For the IMF, there was the first problem for fiscal consolidation (deficit reduction and strengthening of finances): low non-oil revenues, namely taxes. The IMF reminds that after the presidential elections in 2021, the authorities gave up on the planned increase in the value added tax (VAT) and instead tried to reduce consumption, which was difficult to achieve.
Second, remember that the civil unrest led the authorities to halt fuel subsidy reform, a policy that was in place before the 2020 deal, but which was key to the planned fiscal adjustment.
For the IMF, the fiscal balance was close to the goals, but actually due to the larger oil balance, “while the indicators of fundamental fiscal consolidation did not reach the initial goals of the program,” he maintains.
According to Alberto Acosta Burne, it is interesting that among the conclusions, more emphasis should have been placed on the composition and quality of fiscal consolidation. This is because although good results were achieved in 2022, a strong deficit reappears in 2023. The explanation is that the high oil price contributed to the improvement, but not real structural reforms.
The IMF also indicates that since 2008, that is, during the government of Rafael Correa, Ecuador has gone through a “prolonged period of unsustainable fiscal expansion and limited Fund participation.” As the IMF reminds, Ecuador defaulted on its global bonds in 2008, but regained market access in 2014. The government took advantage of large windfalls from high oil prices and new loans (including from China, the Inter-American Development Bank, CAF and directly from the central bank). to finance a major fiscal expansion. Although indicators of social inclusion and poverty have improved, the unsustainable fiscal trajectory has undermined the sustainability of the dollarization regime,” he says.

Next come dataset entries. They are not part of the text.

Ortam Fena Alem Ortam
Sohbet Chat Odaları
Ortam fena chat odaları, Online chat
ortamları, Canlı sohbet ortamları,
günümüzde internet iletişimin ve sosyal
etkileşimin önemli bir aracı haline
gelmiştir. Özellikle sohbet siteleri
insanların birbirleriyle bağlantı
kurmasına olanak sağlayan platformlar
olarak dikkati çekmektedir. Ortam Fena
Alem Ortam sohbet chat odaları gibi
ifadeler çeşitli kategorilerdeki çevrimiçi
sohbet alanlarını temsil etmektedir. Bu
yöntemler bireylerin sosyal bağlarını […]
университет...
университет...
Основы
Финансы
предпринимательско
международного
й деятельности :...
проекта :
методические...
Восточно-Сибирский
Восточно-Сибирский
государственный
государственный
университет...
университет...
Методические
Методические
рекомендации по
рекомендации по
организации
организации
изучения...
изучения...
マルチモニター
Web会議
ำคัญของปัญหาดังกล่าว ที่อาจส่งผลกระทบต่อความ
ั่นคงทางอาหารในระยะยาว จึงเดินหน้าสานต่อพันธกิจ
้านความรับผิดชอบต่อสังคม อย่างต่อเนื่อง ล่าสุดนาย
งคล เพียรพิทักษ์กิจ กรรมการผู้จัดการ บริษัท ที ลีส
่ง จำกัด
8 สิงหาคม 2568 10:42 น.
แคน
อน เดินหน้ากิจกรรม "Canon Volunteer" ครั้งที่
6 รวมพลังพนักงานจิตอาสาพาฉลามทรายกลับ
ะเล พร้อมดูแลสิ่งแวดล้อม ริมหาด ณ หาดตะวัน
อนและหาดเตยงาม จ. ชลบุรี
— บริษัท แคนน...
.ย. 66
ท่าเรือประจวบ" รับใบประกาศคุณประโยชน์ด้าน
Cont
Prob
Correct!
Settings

The report also contains some observations of the Ecuadorian authorities regarding the ex post report. Therefore, the authorities indicate that it is important to emphasize that the program, which contained an ambitious fiscal consolidation plan and a solid reform agenda with a large number of structural reference points, was implemented by two successive administrations, “both with weak legislative support and significant political constraints.”
It also indicates that there is concern on the part of the authorities about the suggestion in the report that an extension of the program would be desirable. “In our view, there is no reason to make such an observation, as we have met all quantitative targets and almost all significant structural benchmarks, and the very few that were not met were for reasons beyond our control.” They point out that the reduction of fuel subsidies is a “historic achievement”. “We would have liked to continue cutting fuel subsidies, but we faced a fierce social and political backlash that could not be ignored,” they explain.
Meanwhile, the IMF explains the scope of the report by stating that it was prepared by a team of IMF technical staff, led and composed almost exclusively of officials who had not previously worked on Ecuador-related issues.